To: Ramsey Su who wrote (44658)11/2/2005 11:47:00 AM
From: ild  Read Replies (1) | Respond to of 110194
 
<<<The 15% credit limits deduction to $3,705.>>>

I'm confused by terminology.

You used word "deduction" which to me is deduction against income. As I understand it's going to be a "credit" which is directly subtracted from tax owed.



To: Ramsey Su who wrote (44658)11/2/2005 12:59:17 PM
From: benwood  Read Replies (2) | Respond to of 110194
 
The 15% credit can actually be BETTER than the deduction. A deduction only helps once you pass the standard deductions and therefore qualify for itemizing. Unless your *other* deductions (excl. mortgage interest) are enough to allow you to itemize, your effective tax credit from mortgage interest is *lower* than your marginal tax rate because some of your mortgage interest simply gets you "even" with the standard deductions. This naturally is contrary to what most people think.

For example, when my mortgage interest deduction drops another 1/3 or so, I will no longer be able to itemize at all. That means my credit against tax caused by mortgage interest will be 0.0%, nada, nothing, zippo.

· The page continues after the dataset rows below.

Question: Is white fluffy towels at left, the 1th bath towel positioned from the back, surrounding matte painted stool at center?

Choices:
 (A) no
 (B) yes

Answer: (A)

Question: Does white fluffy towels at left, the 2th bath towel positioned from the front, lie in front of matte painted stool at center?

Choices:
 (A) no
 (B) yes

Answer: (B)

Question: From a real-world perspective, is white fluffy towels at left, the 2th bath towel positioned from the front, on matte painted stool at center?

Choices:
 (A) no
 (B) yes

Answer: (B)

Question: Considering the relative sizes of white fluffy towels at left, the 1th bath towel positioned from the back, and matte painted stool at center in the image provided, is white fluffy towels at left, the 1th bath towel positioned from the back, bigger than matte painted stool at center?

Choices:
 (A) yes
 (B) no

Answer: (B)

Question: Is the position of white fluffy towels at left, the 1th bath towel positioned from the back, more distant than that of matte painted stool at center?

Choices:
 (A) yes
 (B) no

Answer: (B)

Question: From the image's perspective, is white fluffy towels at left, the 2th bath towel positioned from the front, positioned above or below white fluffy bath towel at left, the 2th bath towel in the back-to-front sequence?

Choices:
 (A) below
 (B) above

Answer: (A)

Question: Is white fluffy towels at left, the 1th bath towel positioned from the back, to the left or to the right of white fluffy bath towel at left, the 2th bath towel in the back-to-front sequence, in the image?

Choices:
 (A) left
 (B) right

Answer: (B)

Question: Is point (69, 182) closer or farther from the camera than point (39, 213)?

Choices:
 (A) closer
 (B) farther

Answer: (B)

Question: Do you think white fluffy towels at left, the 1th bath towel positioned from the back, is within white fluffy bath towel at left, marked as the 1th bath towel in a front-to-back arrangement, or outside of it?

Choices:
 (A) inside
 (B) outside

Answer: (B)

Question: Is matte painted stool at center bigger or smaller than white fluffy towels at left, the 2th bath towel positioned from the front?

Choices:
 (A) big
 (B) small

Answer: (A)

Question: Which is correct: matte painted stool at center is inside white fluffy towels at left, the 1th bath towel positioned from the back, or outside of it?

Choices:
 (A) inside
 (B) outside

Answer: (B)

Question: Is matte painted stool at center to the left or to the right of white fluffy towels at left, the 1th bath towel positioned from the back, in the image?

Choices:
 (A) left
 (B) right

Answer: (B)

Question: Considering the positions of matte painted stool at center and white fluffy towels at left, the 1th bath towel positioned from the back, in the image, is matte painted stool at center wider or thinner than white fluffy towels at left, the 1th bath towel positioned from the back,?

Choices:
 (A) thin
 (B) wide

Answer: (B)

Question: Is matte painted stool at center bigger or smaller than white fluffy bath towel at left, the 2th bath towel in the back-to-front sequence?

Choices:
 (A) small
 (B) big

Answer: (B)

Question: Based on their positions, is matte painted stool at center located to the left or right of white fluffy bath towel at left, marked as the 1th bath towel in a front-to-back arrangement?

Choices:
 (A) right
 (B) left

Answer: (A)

However, if a 15% tax credit were substituted, I'd suddenly be getting a tax break again!

The net effect of such a replacement is to allow cheaper homes (smaller mortgages) to continue getting a tax break because you wouldn't have to itemize; mortgages about 250k would, on average, end up with about the same net tax burden; mortgages > 500k (my estimate) would end up with somewhat *less* net tax break; mortgages > 1 million would end up with only 1/2 or so as much tax relief caused solely by the mortgage interest. If you had multiple expensive homes, you almost certainly would see your total tax credits drop by half.

SO, I like the idea -- it shifts the overall tax relief down the income ladder a bit. I think the deduction has only served to raise house prices anyway, and I would like the idea even more if the overall tax break caused by mortgages was reduced (or even eliminated eventually).